▸ Erforderliche Arbeit
Wiederholen Sie die nachstehenden Zeilen wortgetreu, lassen Sie dabei jedoch die Bilder aus.

──────── Vorliegende Daten

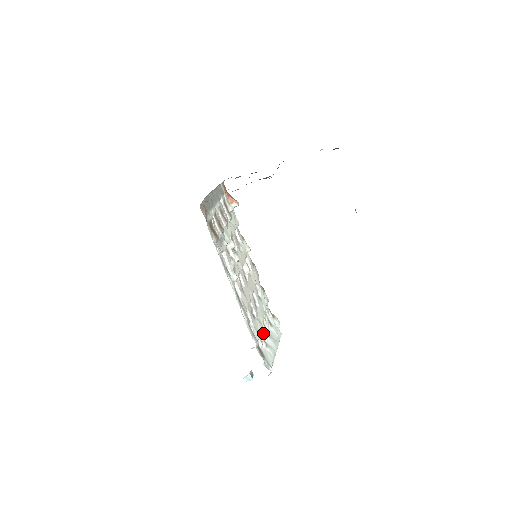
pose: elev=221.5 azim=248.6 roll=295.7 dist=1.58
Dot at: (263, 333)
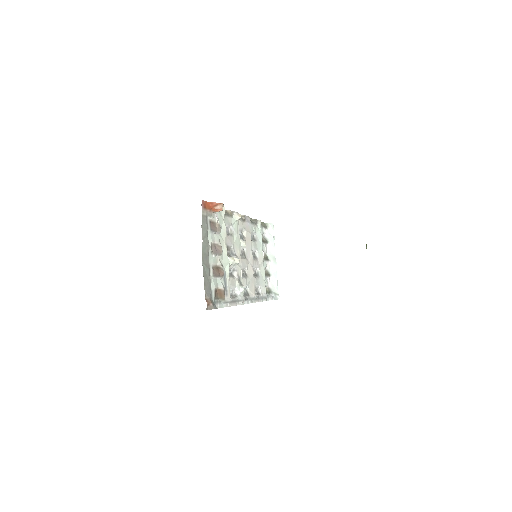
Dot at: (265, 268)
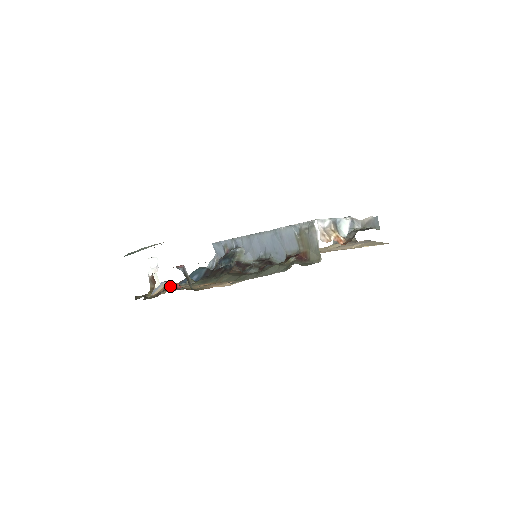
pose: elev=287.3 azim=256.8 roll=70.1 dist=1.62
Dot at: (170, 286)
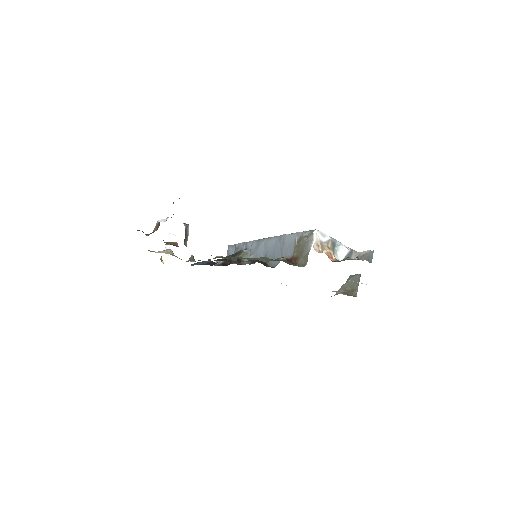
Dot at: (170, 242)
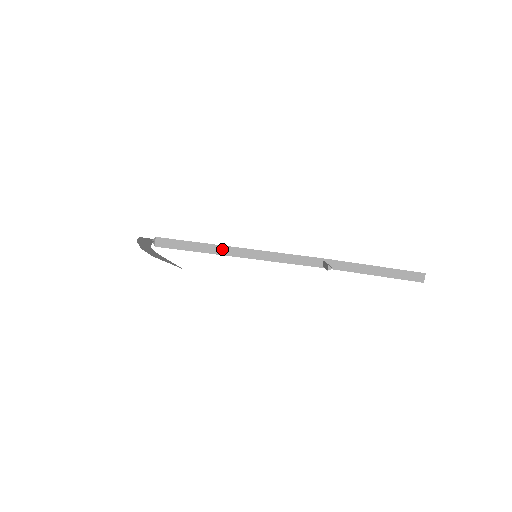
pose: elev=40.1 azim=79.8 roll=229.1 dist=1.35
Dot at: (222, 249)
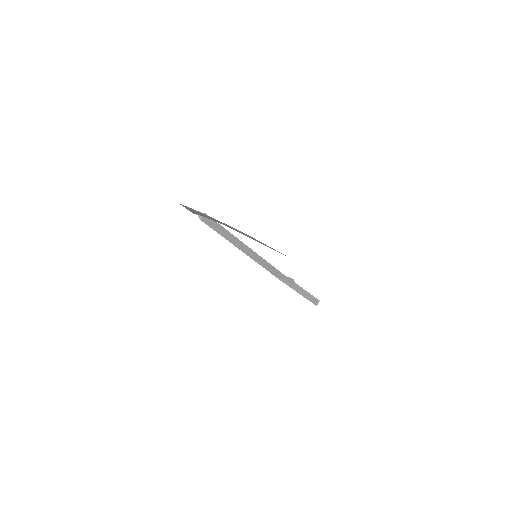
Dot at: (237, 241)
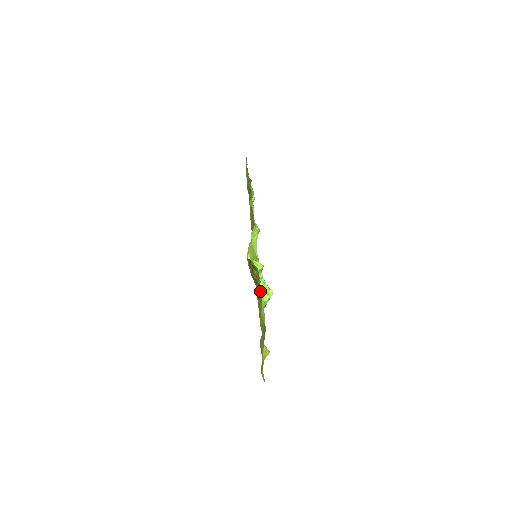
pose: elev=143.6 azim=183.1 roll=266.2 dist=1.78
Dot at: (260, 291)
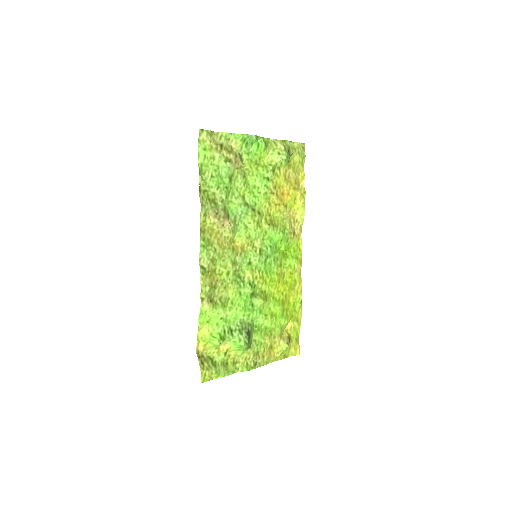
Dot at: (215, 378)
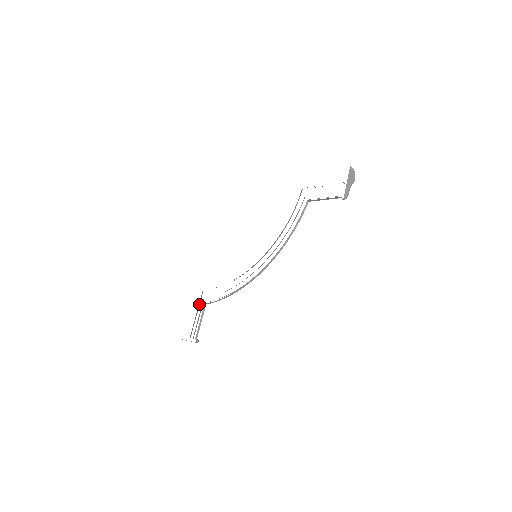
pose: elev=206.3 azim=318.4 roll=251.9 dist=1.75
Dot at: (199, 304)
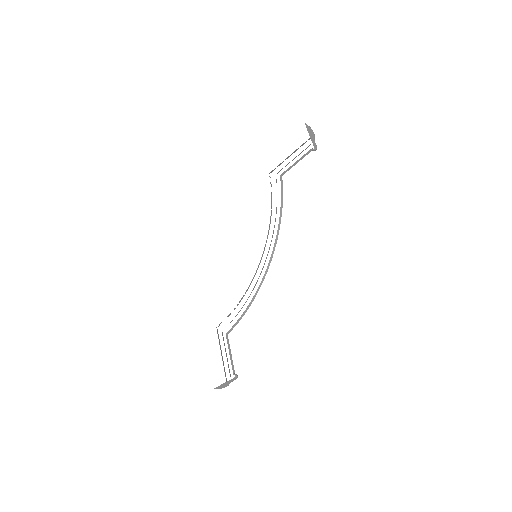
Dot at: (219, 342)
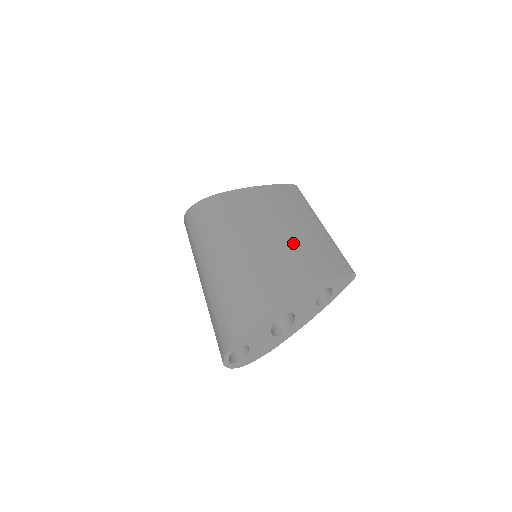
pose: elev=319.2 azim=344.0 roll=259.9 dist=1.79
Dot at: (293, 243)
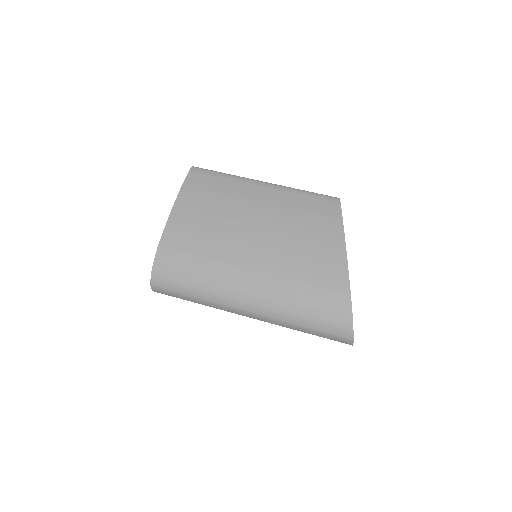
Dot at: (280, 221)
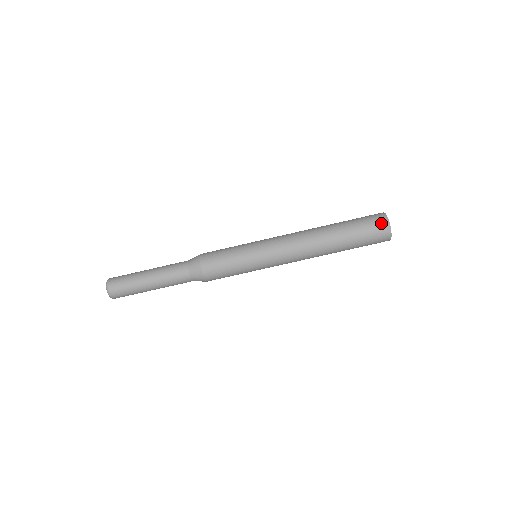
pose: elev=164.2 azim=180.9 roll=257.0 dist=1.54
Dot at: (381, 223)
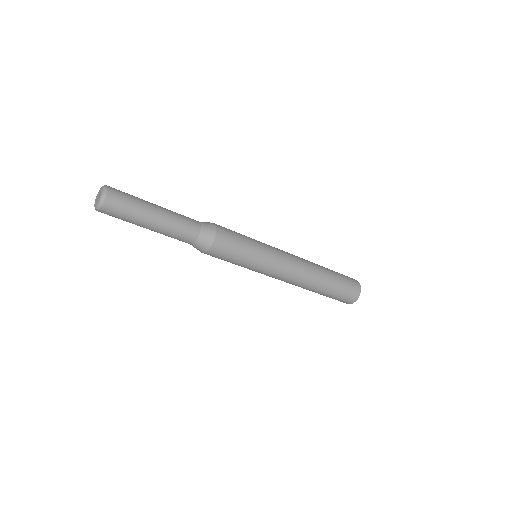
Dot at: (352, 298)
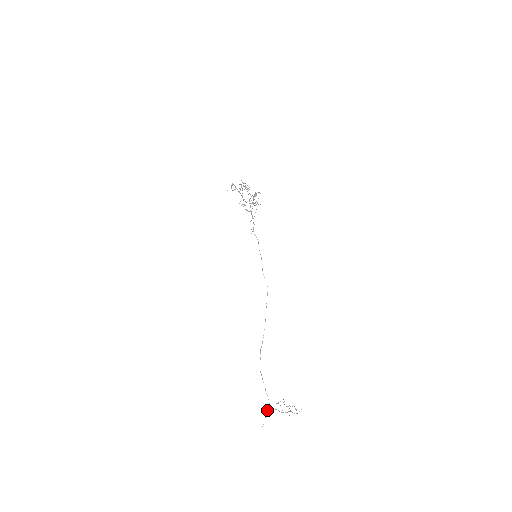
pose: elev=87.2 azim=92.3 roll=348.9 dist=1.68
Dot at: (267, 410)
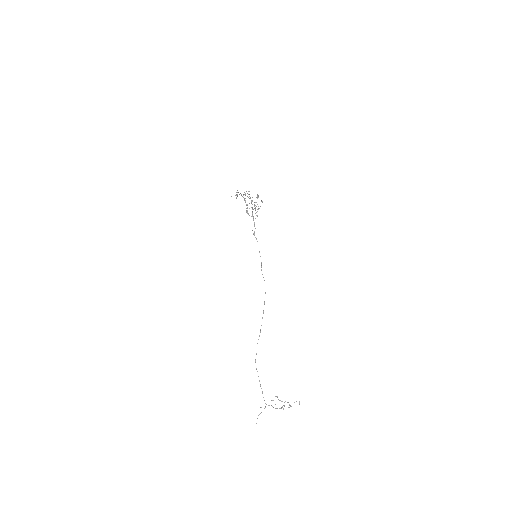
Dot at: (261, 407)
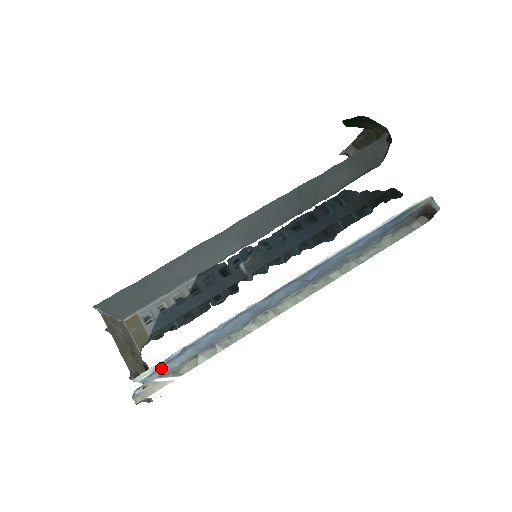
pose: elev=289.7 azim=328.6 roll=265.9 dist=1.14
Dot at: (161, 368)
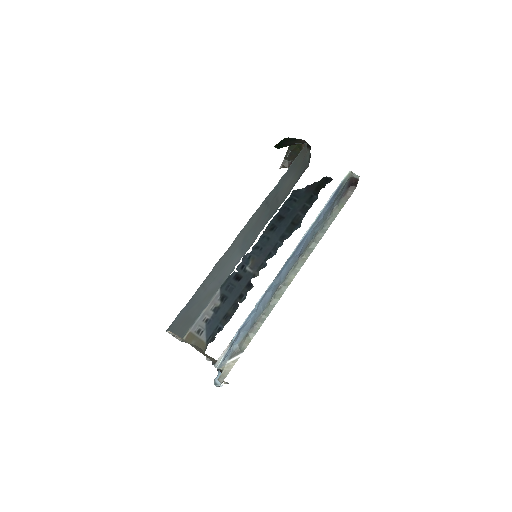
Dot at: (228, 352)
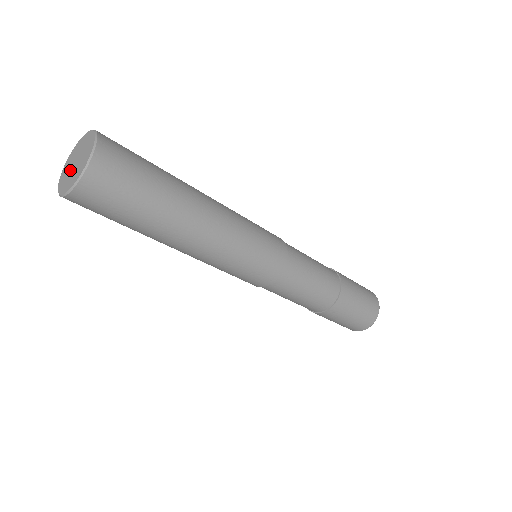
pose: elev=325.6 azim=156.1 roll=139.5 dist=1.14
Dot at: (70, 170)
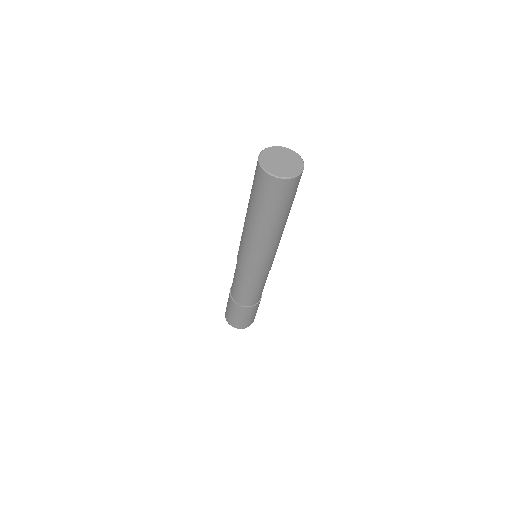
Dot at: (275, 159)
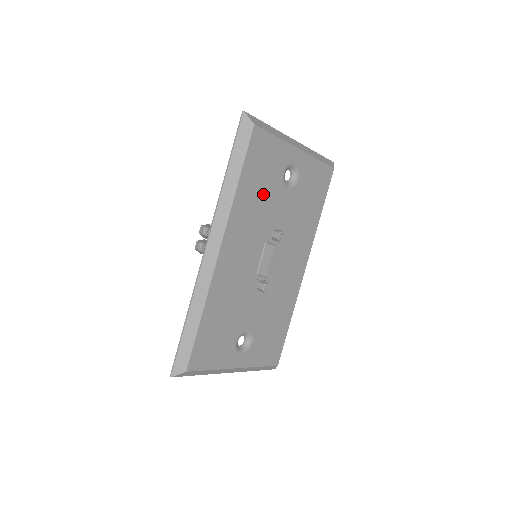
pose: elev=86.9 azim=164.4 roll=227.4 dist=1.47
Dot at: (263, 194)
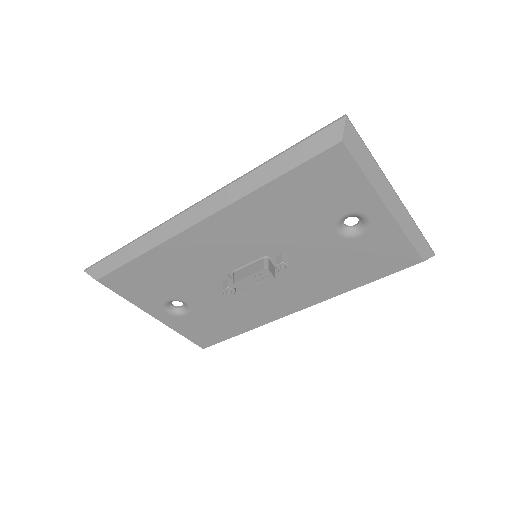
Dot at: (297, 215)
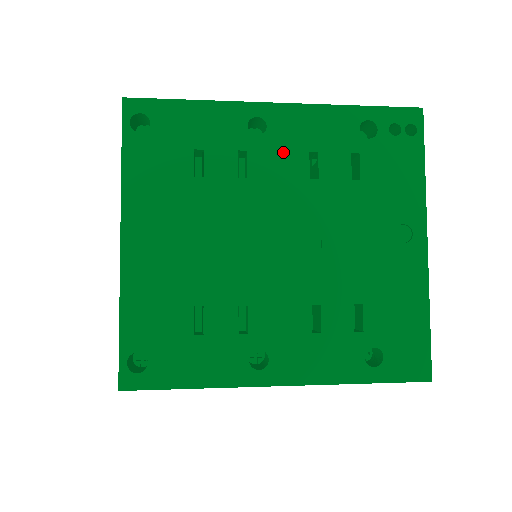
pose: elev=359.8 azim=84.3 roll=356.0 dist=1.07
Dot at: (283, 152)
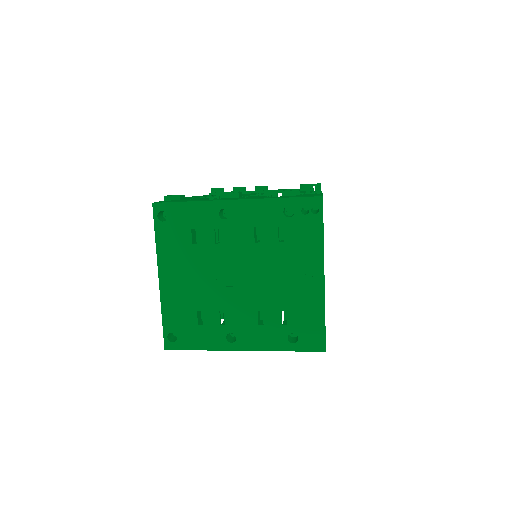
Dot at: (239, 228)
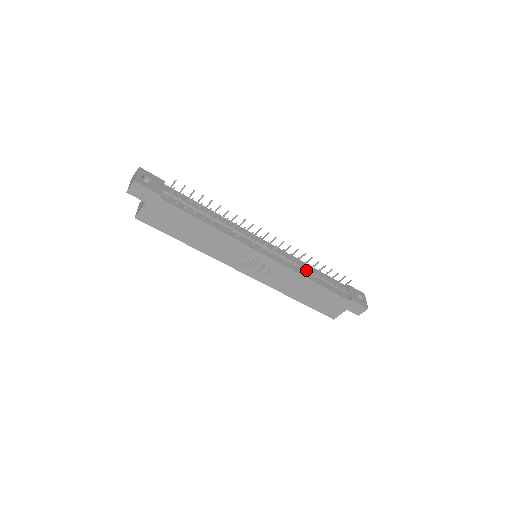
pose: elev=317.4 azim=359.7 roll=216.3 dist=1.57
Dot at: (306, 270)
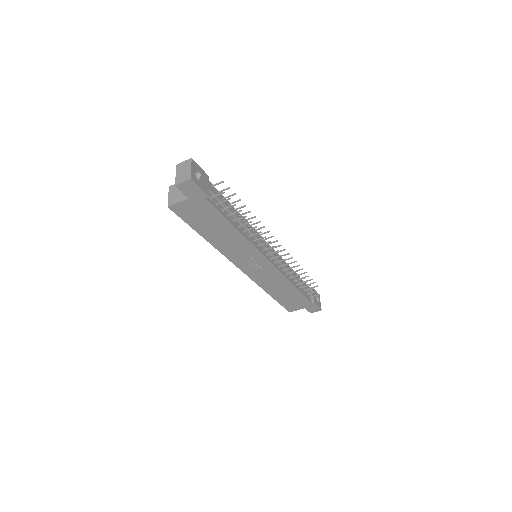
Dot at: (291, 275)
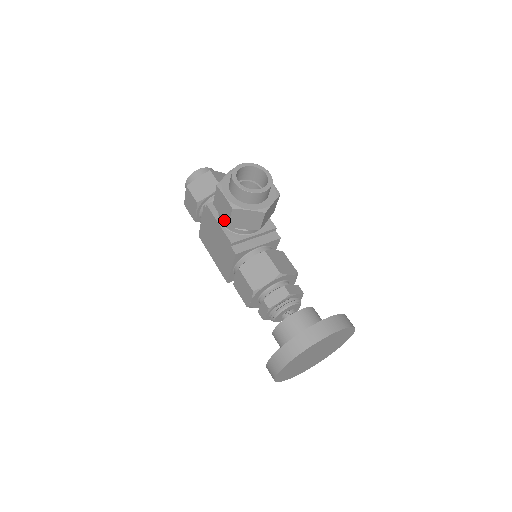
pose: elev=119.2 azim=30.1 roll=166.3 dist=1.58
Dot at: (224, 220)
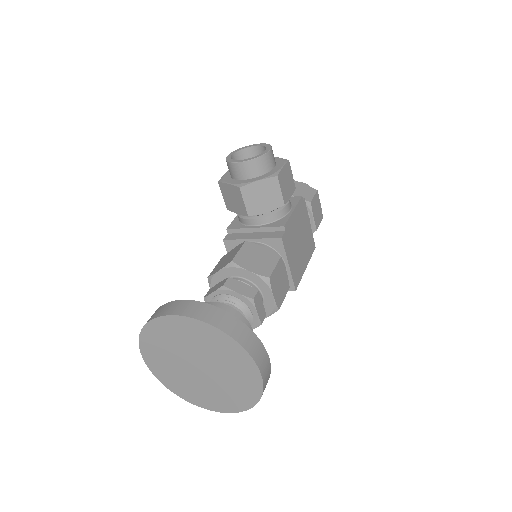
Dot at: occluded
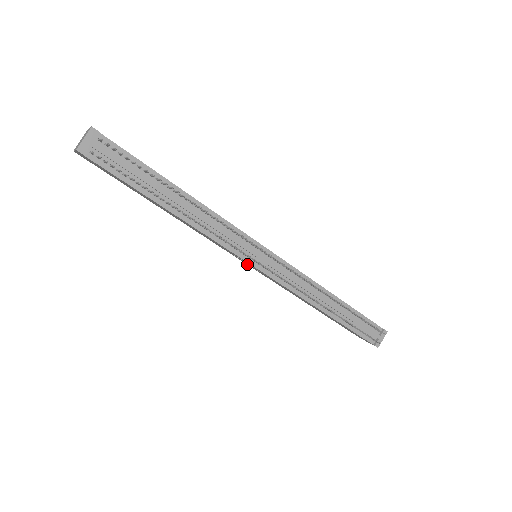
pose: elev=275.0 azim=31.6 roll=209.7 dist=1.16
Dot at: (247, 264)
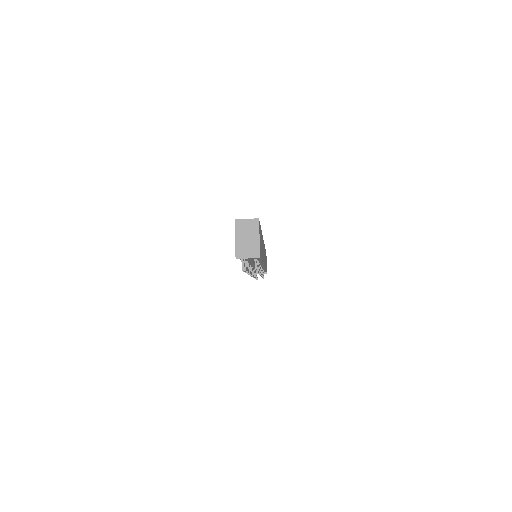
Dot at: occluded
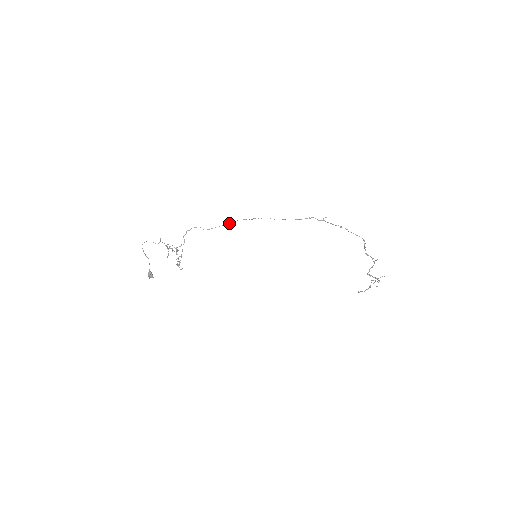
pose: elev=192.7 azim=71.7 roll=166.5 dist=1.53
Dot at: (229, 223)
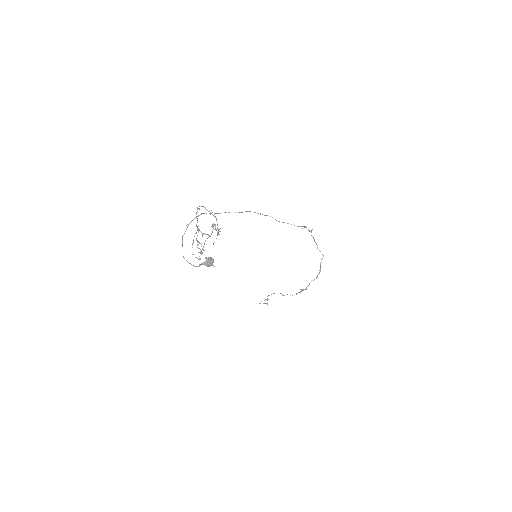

────────────────

▸ Antwort zur Übung
pose: elev=221.5 azim=248.6 roll=295.7 dist=1.58
Dot at: (263, 333)
Dot at: (265, 268)
pose: elev=287.3 azim=256.8 roll=70.1 dist=1.62
Dot at: (170, 286)
Dot at: (170, 242)
pose: elev=40.1 azim=79.8 roll=229.1 dist=1.35
Dot at: (222, 249)
Dot at: (237, 241)
pose: elev=143.6 azim=183.1 roll=266.2 dist=1.78
Dot at: (260, 291)
Dot at: (215, 378)
pose: elev=206.3 azim=318.4 roll=251.9 dist=1.75
Dot at: (199, 304)
Dot at: (219, 342)
pose: elev=319.2 azim=344.0 roll=259.9 dist=1.79
Dot at: (293, 243)
Dot at: (280, 221)
pose: elev=164.2 azim=180.9 roll=257.0 dist=1.54
Dot at: (381, 223)
Dot at: (352, 298)
pose: elev=87.2 azim=92.3 roll=348.9 dist=1.68
Dot at: (267, 410)
Dot at: (261, 407)
pose: elev=289.7 azim=328.6 roll=265.9 dist=1.14
Dot at: (161, 368)
Dot at: (228, 352)
pose: elev=325.6 azim=156.1 roll=139.5 dist=1.14
Dot at: (70, 170)
Dot at: (275, 159)
pose: elev=86.9 azim=164.4 roll=227.4 dist=1.47
Dot at: (263, 194)
Dot at: (297, 215)
pose: elev=359.8 azim=84.3 roll=356.0 dist=1.07
Dot at: (283, 152)
Dot at: (239, 228)
pose: elev=317.4 azim=359.7 roll=216.3 dist=1.57
Dot at: (306, 270)
Dot at: (291, 275)
pose: elev=119.2 azim=30.1 roll=166.3 dist=1.58
Dot at: (224, 220)
Dot at: occluded
pose: elev=275.0 azim=31.6 roll=209.7 dist=1.16
Dot at: (247, 264)
Dot at: occluded
pose: elev=192.7 azim=71.7 roll=166.5 dist=1.53
Dot at: (229, 223)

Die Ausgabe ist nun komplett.